2023-10-07 Thread Greg Wooledge
On Sat, Oct 07, 2023 at 01:04:56PM +, Michael Kjörling wrote:
> On 7 Oct 2023 13:47 +0200, from keller.st...@gmx.de (Steve Keller):
> > # aptitude purge lsb-base
> > The following packages will be REMOVED:
> >   lsb-base{p}
> > 0 packages upgraded, 0 newly installed, 1 to remove and 0 not upgraded.
> > Need to get 0 B of archives. After unpacking 12.3 kB will be freed.
> > Do you want to continue? [Y/n/?]
> > 
> > Won't continuing here leave ntpsec with an unresolved package dependency?

> I'm not sure if that's it, and I'm pretty sure I've never seen a `{p}`
> (is that aptitude's way of indicating that a package will be purged
> rather than just uninstalled; that which apt-get shows as `*`?), but
> might at least a partial explanation be that lsb-base in Bookworm is
> an empty transitional package?

That's definitely part of the whole picture, yes.

Package: sysvinit-utils
[...]
Provides: lsb-base (= 11.1.0)

When you remove the physical lsb-base package, the virtual package
provided by sysvinit-utils remains, to satisfy the dependencies of
ntpsec, rsync, etc.



Re: Understanding package dependencies

2023-10-07 Thread Michael Kjörling
On 7 Oct 2023 13:47 +0200, from keller.st...@gmx.de (Steve Keller):
> But how can this then be explained?
> 
> # aptitude why lsb-base
> i   ntpsec Depends lsb-base
> # aptitude show ntpsec | grep ^Depends
> Depends: adduser, lsb-base, netbase, python3, python3-ntp (= 
> 1.2.2+dfsg1-1+deb12u1), tzdata, libbsd0 (>= 0.0), libc6 (>= 2.34), libcap2 
> (>= 1:2.10), libssl3 (>= 3.0.0)
> # aptitude purge lsb-base
> The following packages will be REMOVED:
>   lsb-base{p}
> 0 packages upgraded, 0 newly installed, 1 to remove and 0 not upgraded.
> Need to get 0 B of archives. After unpacking 12.3 kB will be freed.
> Do you want to continue? [Y/n/?]
> 
> Won't continuing here leave ntpsec with an unresolved package dependency?

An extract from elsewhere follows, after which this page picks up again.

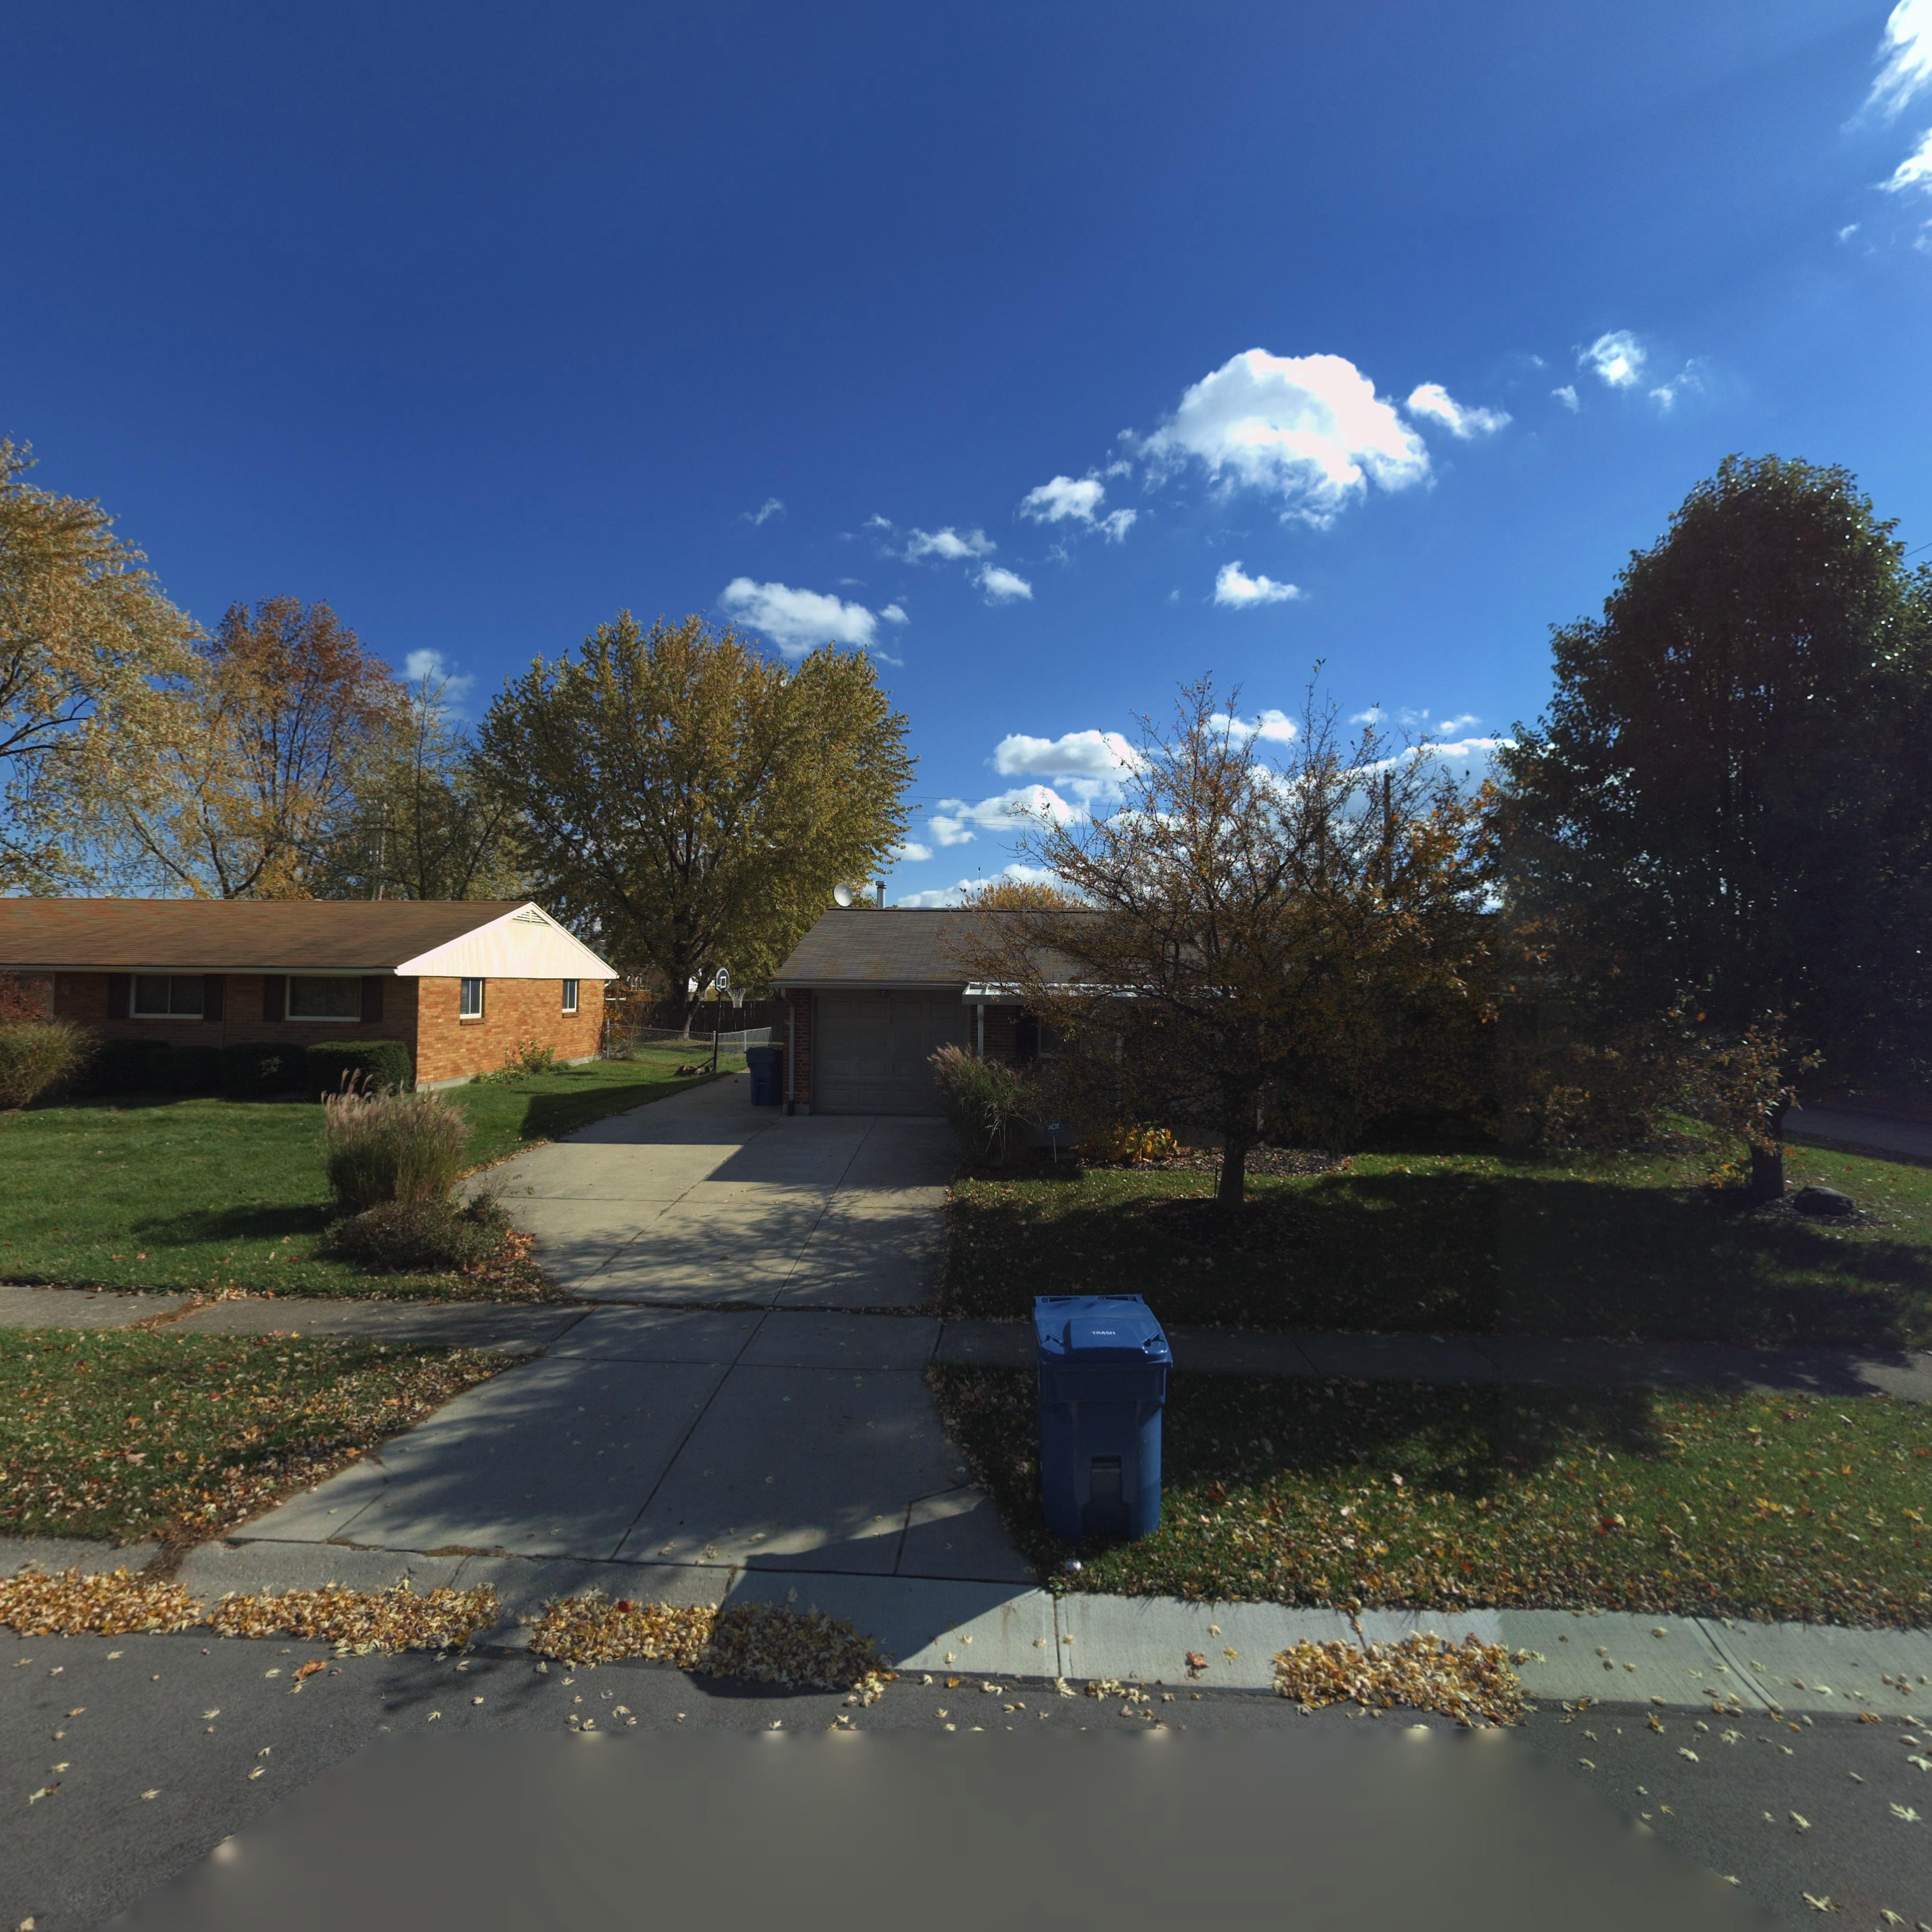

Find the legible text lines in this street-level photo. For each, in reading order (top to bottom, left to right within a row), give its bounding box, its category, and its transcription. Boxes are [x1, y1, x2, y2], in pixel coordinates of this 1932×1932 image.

[889, 998, 895, 1025] StreetNumber: 7630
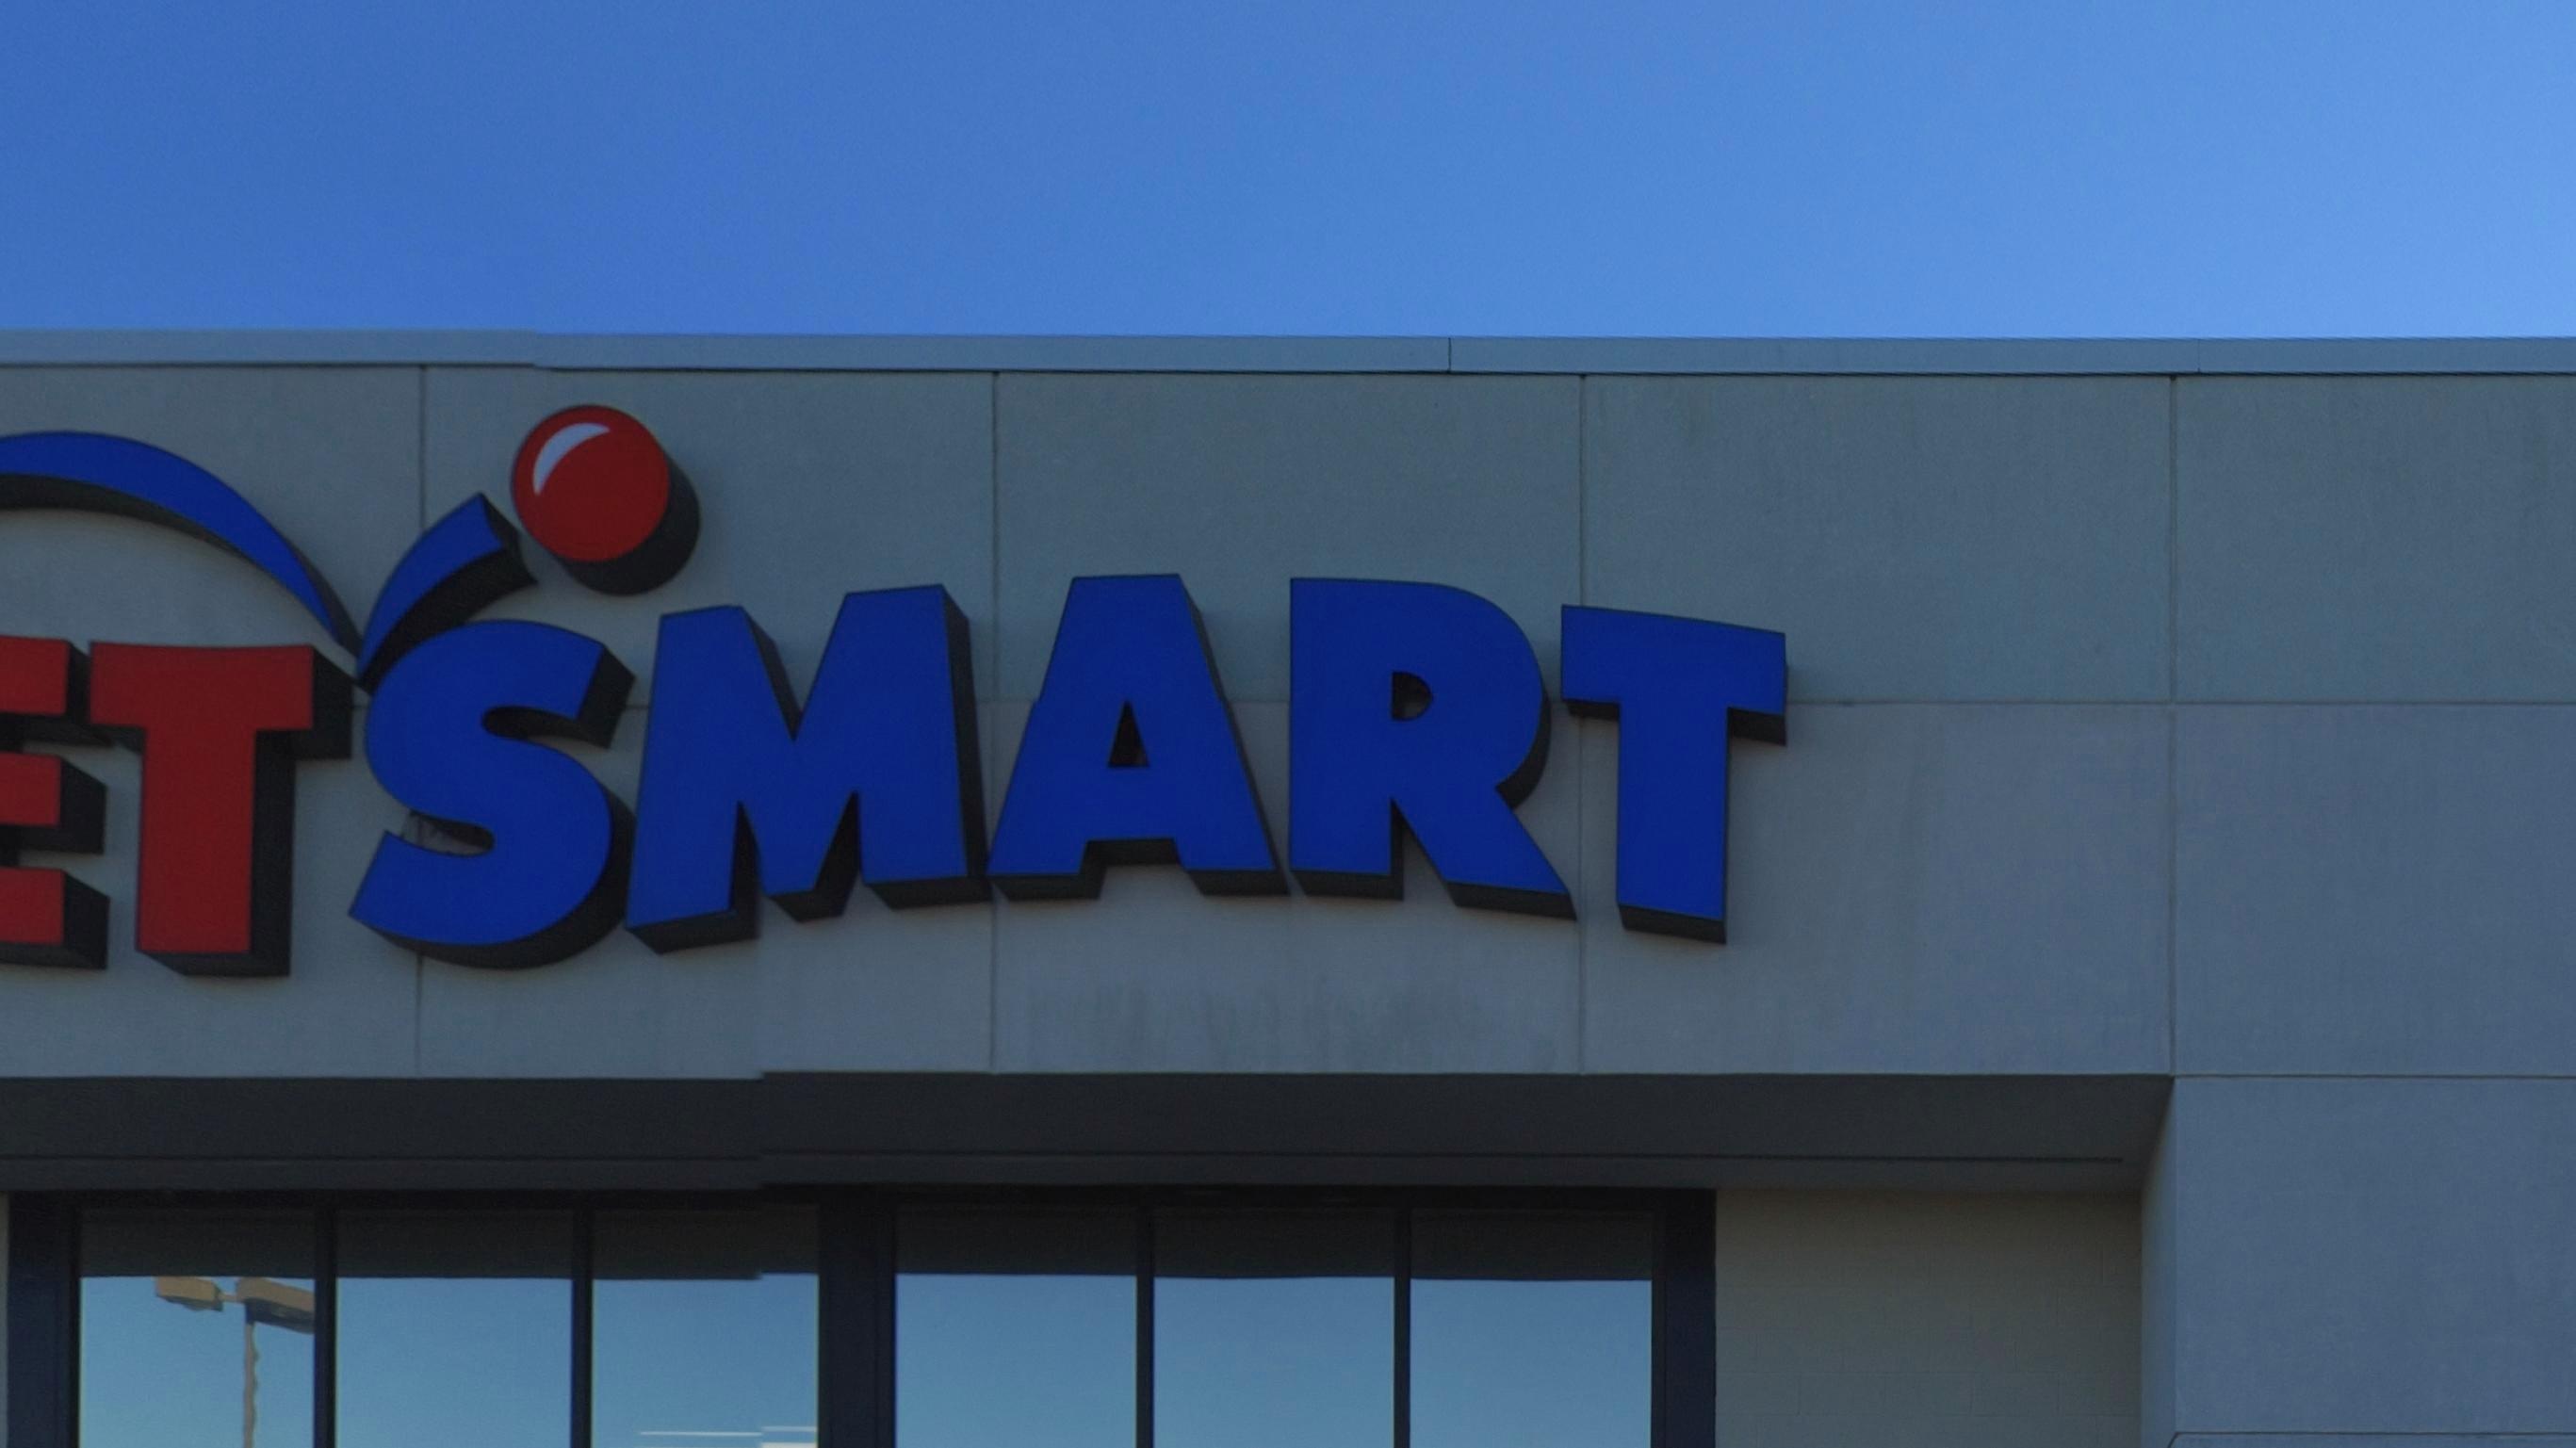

I'm not sure if that's it, and I'm pretty sure I've never seen a `{p}`
(is that aptitude's way of indicating that a package will be purged
rather than just uninstalled; that which apt-get shows as `*`?), but
might at least a partial explanation be that lsb-base in Bookworm is
an empty transitional package?

On a freshly installed and up-to-date Bookworm VM, installing ntpsec
doesn't pull in lsb-base (the only additional package pulled in by
`apt-get install ntpsec` is python3-ntp), nor is lsb-base installed
after installation.

-- 
Michael Kjörling  https://michael.kjorling.se
“Remember when, on the Internet, nobody cared that you were a dog?”